Les garçons restent dehors

A 30 ans d’intervalle, elles ont toutes deux fait le même rêve: celui d’un lieu pour se retrouver et faire la fête entre femmes. Pauline, étudiante de 21 ans, animatrice des soirées lausannoises Les Filles Affranchies, et Lilly qui fut de 1978 à 1990 patronne du Bar L, l’unique bar exclusivement lesbien de Genève. Deux femmes qui refusent de ranger l’idée de non-mixité au placard du politiquement correct.

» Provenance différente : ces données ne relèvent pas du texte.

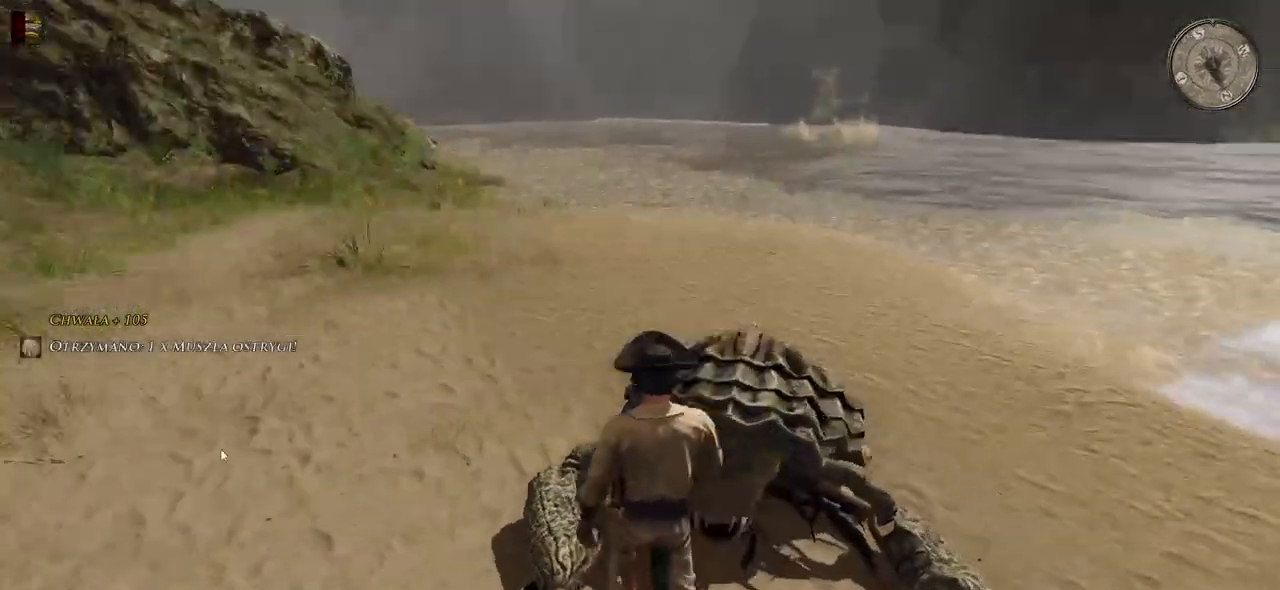
{"keys": ["w"], "mouse": [], "events": [[220, "d", "down"], [400, "d", "up"]]}
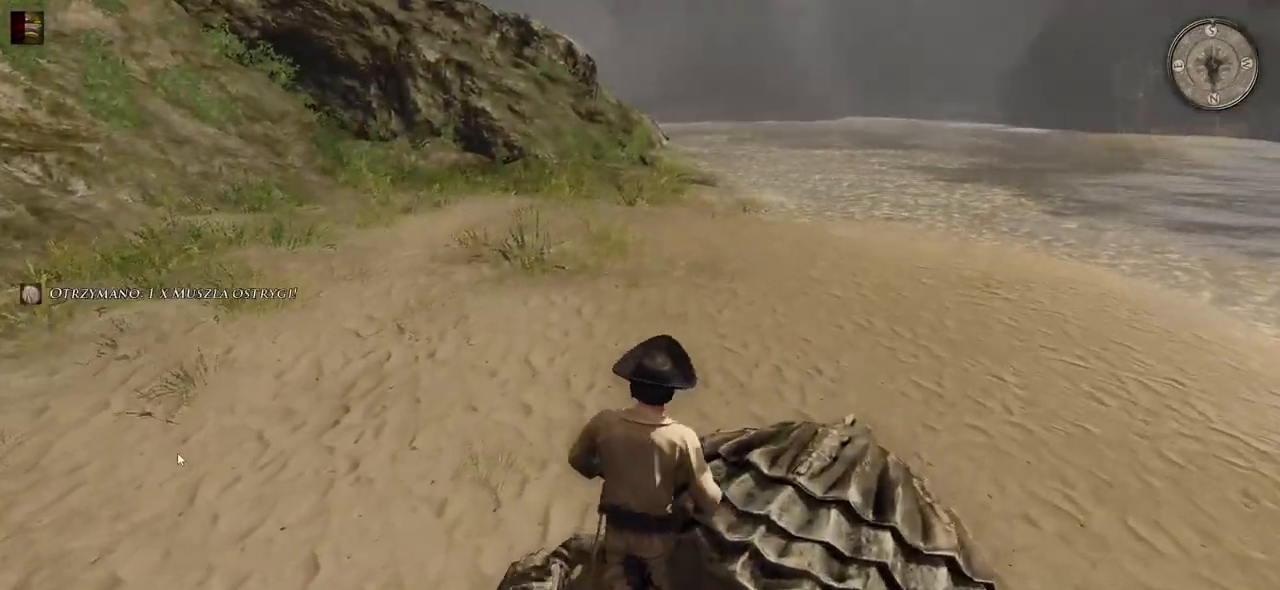
{"keys": ["a", "w"], "mouse": [], "events": [[180, "a", "down"]]}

Un soir d’octobre 1987, éméché et couillon comme on peut l’être à 18 ans, j’ai fait connaissance avec Rocky en essayant d’entrer au Bar L. Aujourd’hui devant moi, Lilly, alors patronne de l’établissement, rigole: «Rocky ne faisait qu’aboyer. Il n’a jamais mordu personne!» Goguenarde, elle ne se lasse pas de raconter l’accueil réservé aux hommes dans le petit bar du quartier des Pâquis: «Je ne sais pas pourquoi, il se mettait à aboyer à chaque fois qu’un mec rentrait. Personne ne l’avait dressé pour ça, mais il avait suffi d’une fois où tout le monde l’avait félicité pour qu’il remette ça avec chaque homme se présentant à la porte!» Lilly passe les photos à Pauline: la devanture, l’intérieur rouge, au mur les photos de Katherine Hepburn, de Vanessa Redgrave… Mais pourquoi ne pas avoir créé un endroit mixte? Lilly frappe sur la table, elle n’en démord pas: «Non, non, non! Moi, c’était pour les femmes… J’avais déjà 45 ans quand j’ai ouvert le bar et je savais très bien dans quel genre d’endroit je voulais être tous les soirs.»

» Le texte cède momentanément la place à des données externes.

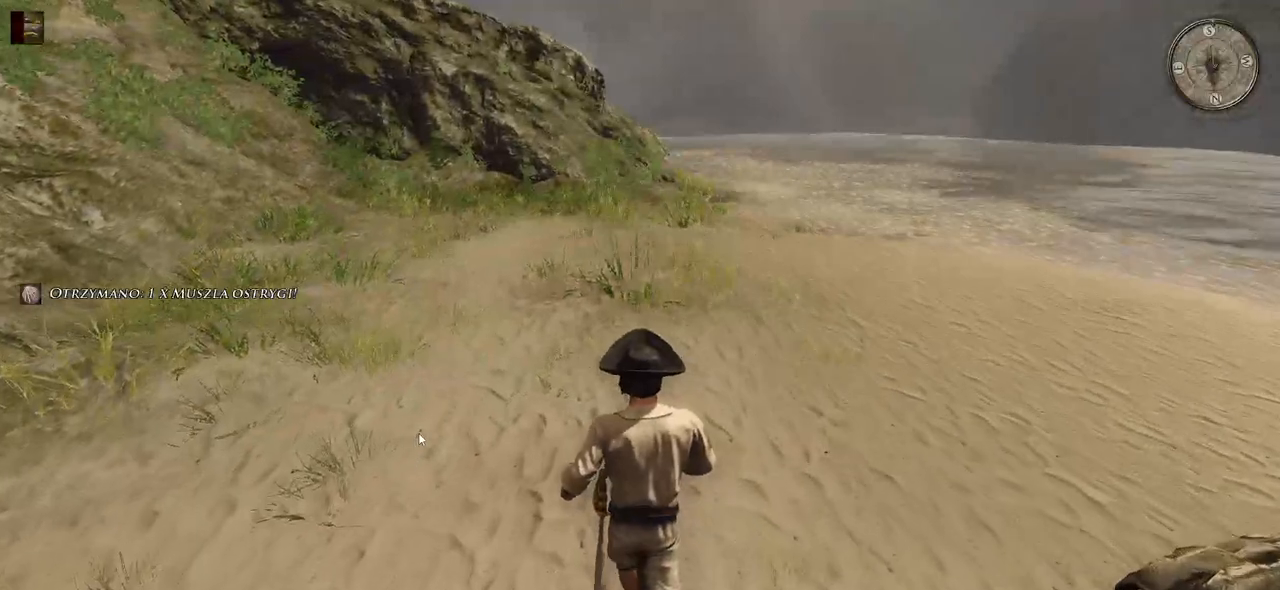
{"keys": ["a", "shift", "w"], "mouse": [], "events": [[460, "a", "down"]]}
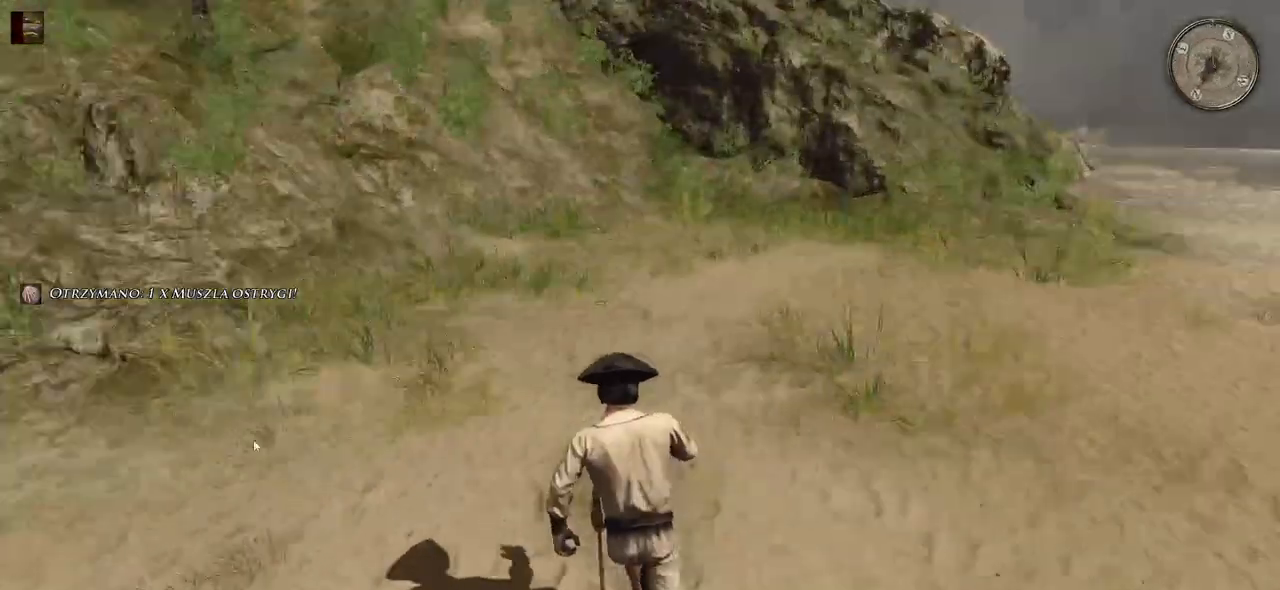
{"keys": ["shift", "w"], "mouse": [], "events": [[260, "a", "up"]]}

Comme Lilly il y a 30 ans, Pauline sort passablement en boîte. Pour elle, il manque un bar qui soit un rendez-vous quotidien pour les femmes. «Il y a eu des tentatives d’ouvrir des lieux à Lausanne, mais ça ne marchait pas. La décoration était atroce, les locaux excentrés, glauques…» Assez pour qu’elle lance Les Filles Affranchies en décembre dernier au Zinéma de Lausanne, une soirée strictement interdite aux hommes.

Un certain regard
Au fait, c’est quoi leur problème, aux mecs? Pauline et Lilly sont unanimes: c’est le regard. Selon Lilly, le regard des mecs hétéros dit «mal baisées», pas autre chose. Pauline ajoute: «les réactions sont souvent détournées, mais elles ramènent toujours au fantasme de la lesbienne qui n’a pas trouvé le bon mec. On peut très bien faire front, leur dire d’aller jouer ailleurs, mais il y a des moments où tu as envie d’être entre amies et de ne pas subir ça.»

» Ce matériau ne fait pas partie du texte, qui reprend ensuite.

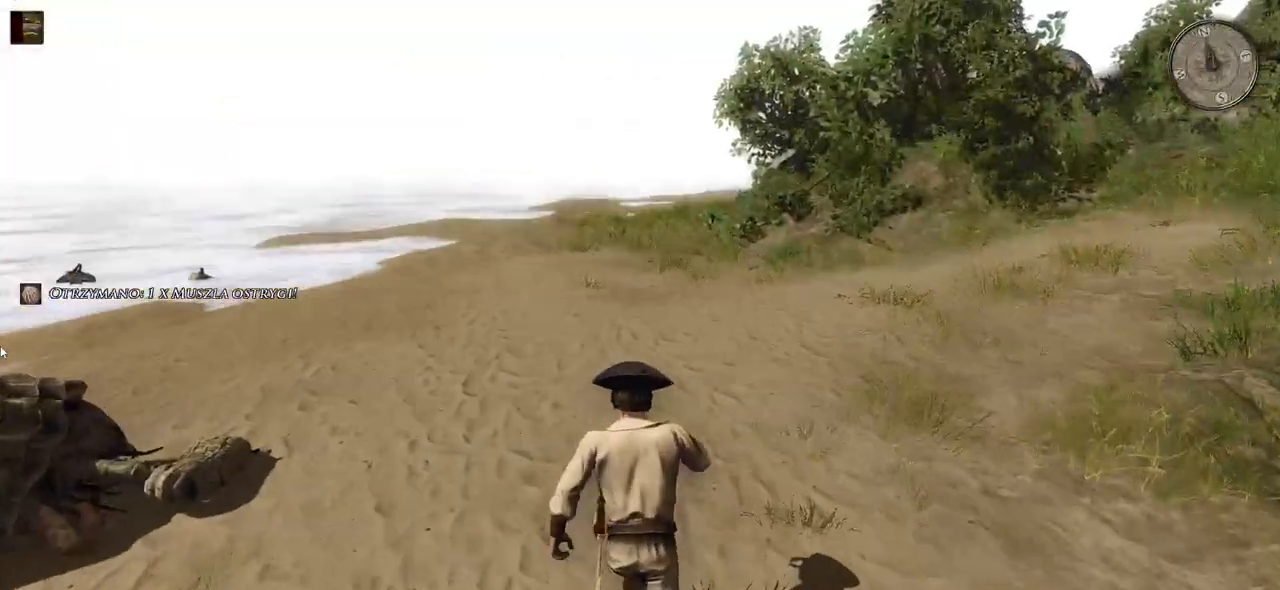
{"keys": ["shift", "w"], "mouse": [], "events": []}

Pourtant, il existe en Suisse romande quelques lieux gérés par des lesbiennes qui y font régner une ambiance particulière. Pour Pauline c’est une piste à explorer, par exemple en créant des soirées à coloration féminine, où les hommes ne seraient acceptés qu’à certaines conditions – à partir d’une certaine heure, par exemple. Mais Lilly n’y croit pas. Parce que ça dégénère forcément? «Non, corrige Lilly. Parce que les femmes auxquelles s’adressent ces soirées ne reviendraient pas. Pour une femme, sortir dans un bar, c’est quelque chose. A l’époque, plein de femmes me disaient: Je suis passée dix, vingt fois devant chez vous avant d’entrer. Il ne faut pas oublier qu’il y a beaucoup de femmes qui ne sont pas “affranchies”, ajoute-t-elle avec un clin d’œil pour Pauline. Même parmi des jeunes femmes que je connais, il y en a qui ont toujours peur d’être vues par des hommes hétéros qu’elles continuent de considérer comme des ennemis, des espions…»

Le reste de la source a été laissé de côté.